All is not well for Ruth, as we might have guessed.  Her widowed father has a lady friend, Mrs Holland (reaching here "Holland" might evoke, in 1932, a very bland place, far from Paris). Mrs Holland has come to take her to tea at a fancy department store.  Ruth brings her two friends.  We never learn what Mrs Holland looks like, how she met Ruth's father, her first name or her life history.  Ruth seems her and her father as to elderly for serious romance.

The tea is a classic of repressed emotion, Mrs Holland, you can tell, wishes it was just her and Ruth.  Ruth, it seems to me brought her friends along to prevent Mrs Holland from broaching the idea of her marrying Ruth's father.  Mrs Holland sees the girls as "cold little Canadians".  Now I wondered could Mrs Holland actually be an American?  As the story closed the head mistress asks Mrs Holland if the girls thanked her for tea.

"She laid her cold pink hand on Mrs. Holland’s for a moment, then withdrew it, perplexed by the wince, the recoil. “One forgets how much it can mean at that age, a treat on a rainy day.” “Perhaps that’s the answer,” Mrs. Holland said. The headmistress sensed that things were out of hand, but she had no desire to be involved; perhaps the three had been noisy, had overeaten. She smiled with such vague good manners that Mrs. Holland was released and could go."

The last paragraph masterfully, in a subdued denouement perfectly closing "Thanks for the Lovely Tea" takes us deeply into the zeitgeist of proper Canadians in 1930.



I have been reading short stories by Mavis Gallant (born Montreal 1922, died Paris, 2014) since 2013.  I was delighted when a blogger I have happily followed for years, Buried in Print, announced they would be reading and posting on her many short stories (116 published in The New Yorker alone) on a weekly basis.   I have on my E Reader The Collected Short Short Stories of Mavis Gallant (contains per Gallant about half of her stories) so I decided to try to read along with Buried in Print's weekly schedule as much as I might.

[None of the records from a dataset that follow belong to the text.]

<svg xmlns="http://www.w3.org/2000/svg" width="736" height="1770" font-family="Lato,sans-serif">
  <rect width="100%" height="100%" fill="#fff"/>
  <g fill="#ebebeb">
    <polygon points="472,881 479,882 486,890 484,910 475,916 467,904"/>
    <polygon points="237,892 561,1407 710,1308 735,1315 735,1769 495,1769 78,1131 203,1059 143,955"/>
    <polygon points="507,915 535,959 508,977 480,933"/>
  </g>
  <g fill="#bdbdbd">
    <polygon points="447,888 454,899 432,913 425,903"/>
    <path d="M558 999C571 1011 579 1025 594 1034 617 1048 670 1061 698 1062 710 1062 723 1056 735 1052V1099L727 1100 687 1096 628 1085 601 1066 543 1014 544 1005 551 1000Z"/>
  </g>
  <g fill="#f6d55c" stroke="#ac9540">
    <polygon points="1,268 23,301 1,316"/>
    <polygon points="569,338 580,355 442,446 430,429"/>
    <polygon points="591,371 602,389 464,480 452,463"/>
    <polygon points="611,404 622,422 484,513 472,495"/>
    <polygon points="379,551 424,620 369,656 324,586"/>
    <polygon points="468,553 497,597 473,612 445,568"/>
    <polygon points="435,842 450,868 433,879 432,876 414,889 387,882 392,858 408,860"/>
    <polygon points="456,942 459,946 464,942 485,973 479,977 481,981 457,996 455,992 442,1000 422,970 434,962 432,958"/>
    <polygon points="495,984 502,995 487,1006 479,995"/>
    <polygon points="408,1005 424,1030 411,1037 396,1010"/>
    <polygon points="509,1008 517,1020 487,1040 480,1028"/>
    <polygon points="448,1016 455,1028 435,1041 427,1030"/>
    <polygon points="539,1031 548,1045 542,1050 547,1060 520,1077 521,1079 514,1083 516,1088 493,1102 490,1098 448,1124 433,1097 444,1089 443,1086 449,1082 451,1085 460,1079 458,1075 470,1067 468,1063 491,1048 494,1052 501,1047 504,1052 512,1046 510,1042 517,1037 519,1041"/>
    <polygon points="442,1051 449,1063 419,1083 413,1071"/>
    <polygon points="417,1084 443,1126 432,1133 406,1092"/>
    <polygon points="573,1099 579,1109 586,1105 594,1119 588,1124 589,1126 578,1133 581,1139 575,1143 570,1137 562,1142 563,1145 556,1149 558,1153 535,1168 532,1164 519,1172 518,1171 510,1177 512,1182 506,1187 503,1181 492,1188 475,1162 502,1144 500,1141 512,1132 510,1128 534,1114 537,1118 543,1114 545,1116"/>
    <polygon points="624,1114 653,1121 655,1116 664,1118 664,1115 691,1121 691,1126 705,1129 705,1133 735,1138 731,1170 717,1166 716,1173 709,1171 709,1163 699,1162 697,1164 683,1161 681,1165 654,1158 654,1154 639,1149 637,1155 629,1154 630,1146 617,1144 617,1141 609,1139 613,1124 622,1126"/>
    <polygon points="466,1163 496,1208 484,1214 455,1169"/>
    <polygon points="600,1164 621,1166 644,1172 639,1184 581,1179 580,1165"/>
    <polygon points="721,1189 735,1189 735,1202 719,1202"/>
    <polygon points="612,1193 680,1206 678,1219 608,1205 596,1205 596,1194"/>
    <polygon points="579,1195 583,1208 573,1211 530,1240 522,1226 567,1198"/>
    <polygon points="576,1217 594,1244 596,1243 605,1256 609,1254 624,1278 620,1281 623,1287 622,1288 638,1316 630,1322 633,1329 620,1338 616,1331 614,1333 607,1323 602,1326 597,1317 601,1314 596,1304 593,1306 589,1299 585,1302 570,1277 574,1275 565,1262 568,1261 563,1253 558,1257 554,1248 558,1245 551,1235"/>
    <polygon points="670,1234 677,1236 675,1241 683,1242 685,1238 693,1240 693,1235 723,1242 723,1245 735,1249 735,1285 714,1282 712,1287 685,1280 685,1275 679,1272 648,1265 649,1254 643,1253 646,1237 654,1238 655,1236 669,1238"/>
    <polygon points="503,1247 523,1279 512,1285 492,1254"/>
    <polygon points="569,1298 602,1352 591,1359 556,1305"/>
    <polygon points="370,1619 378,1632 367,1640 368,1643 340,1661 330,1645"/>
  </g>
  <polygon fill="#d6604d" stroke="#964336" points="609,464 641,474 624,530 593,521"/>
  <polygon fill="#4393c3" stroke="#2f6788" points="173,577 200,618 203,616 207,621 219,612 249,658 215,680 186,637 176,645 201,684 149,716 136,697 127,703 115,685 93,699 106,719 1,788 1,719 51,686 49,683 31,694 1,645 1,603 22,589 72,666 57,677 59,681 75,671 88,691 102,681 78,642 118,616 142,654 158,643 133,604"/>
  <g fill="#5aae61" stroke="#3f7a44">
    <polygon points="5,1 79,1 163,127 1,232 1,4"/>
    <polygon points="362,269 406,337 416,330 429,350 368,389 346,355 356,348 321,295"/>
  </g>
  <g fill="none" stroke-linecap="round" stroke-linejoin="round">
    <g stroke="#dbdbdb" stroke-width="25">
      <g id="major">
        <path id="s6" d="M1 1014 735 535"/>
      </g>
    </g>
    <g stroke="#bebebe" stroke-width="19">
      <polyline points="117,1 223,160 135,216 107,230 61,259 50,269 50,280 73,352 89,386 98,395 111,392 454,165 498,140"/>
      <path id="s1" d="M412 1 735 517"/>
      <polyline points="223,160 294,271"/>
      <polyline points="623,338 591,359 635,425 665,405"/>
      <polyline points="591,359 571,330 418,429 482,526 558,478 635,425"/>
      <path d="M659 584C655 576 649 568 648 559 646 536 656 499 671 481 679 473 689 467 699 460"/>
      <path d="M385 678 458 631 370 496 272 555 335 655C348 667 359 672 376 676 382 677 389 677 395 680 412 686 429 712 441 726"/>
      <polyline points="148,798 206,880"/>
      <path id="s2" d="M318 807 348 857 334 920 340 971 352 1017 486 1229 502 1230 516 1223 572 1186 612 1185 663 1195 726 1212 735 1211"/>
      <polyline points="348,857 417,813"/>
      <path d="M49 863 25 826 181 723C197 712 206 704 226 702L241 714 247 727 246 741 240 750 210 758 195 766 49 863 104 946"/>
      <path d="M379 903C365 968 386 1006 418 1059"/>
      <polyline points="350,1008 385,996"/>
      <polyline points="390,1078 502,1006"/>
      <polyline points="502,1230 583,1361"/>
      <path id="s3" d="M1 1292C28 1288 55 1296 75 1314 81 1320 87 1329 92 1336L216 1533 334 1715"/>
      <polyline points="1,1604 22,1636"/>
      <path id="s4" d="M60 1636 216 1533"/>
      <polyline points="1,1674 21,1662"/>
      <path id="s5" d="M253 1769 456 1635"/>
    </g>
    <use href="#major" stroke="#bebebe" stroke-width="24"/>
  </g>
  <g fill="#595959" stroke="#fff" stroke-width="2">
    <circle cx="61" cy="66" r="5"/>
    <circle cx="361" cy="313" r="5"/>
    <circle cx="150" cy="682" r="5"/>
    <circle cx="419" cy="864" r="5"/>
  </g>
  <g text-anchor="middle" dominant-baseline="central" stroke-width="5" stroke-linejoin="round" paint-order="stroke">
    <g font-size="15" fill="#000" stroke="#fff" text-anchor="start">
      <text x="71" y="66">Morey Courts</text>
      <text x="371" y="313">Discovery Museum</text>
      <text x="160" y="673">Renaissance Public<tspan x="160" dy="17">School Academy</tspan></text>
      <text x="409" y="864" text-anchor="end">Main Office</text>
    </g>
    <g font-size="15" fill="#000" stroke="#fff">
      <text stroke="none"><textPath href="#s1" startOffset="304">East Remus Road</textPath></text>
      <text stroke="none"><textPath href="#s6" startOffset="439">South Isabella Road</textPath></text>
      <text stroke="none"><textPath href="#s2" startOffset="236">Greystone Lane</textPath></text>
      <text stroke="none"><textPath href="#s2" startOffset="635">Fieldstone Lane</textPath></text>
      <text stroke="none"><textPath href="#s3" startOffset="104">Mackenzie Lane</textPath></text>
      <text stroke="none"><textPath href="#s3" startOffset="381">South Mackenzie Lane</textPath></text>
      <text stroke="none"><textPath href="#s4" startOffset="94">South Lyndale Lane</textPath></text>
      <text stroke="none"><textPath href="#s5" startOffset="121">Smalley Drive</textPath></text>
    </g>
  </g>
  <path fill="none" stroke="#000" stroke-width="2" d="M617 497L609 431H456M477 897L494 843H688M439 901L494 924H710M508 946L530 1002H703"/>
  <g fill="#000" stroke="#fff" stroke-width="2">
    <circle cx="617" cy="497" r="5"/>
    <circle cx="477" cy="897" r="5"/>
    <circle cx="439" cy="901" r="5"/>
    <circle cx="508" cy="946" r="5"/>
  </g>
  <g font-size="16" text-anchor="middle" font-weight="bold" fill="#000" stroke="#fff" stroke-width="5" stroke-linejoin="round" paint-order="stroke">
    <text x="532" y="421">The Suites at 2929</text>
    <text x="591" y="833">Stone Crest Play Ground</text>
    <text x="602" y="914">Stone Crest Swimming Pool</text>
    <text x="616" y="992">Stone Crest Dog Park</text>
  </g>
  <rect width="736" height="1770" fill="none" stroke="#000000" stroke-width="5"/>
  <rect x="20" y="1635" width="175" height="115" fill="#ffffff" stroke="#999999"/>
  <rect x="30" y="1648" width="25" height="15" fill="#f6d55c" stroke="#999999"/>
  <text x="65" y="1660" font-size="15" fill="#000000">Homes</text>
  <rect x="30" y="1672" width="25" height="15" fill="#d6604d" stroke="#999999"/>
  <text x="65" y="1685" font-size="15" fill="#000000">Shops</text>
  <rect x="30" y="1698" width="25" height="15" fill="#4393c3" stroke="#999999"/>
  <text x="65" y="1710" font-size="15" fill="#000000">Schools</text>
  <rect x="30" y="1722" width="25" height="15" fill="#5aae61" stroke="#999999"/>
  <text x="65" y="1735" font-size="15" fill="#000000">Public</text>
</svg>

Recently I was delighted to find a collection of sixteen of sixteen mostly set in Canada short stories by Gallant,Home Truths for sale in Kindle format for $1.95. it is now back up to $9.95.  Buried in Print has just reached these stories so I will be reading along on all these works.



Mel u

2 comments:

Buried In Print said...

I'm so pleased you were able to find a bargain copy of Mavis Gallant's Home Truths. This is one of the first collections of hers which I read, so you will see how she made me fall in love with her! (Also, a lot of these stories are shorter, closer to 20 pages than 30, so hopefully it will be more comfortable to read a story/week, as when they are very long, one can feel a little rushed, when her work pays such careful attention-to-detail.)

Mel u said...

Buried in Print. I am glad I can read along for 16 stories.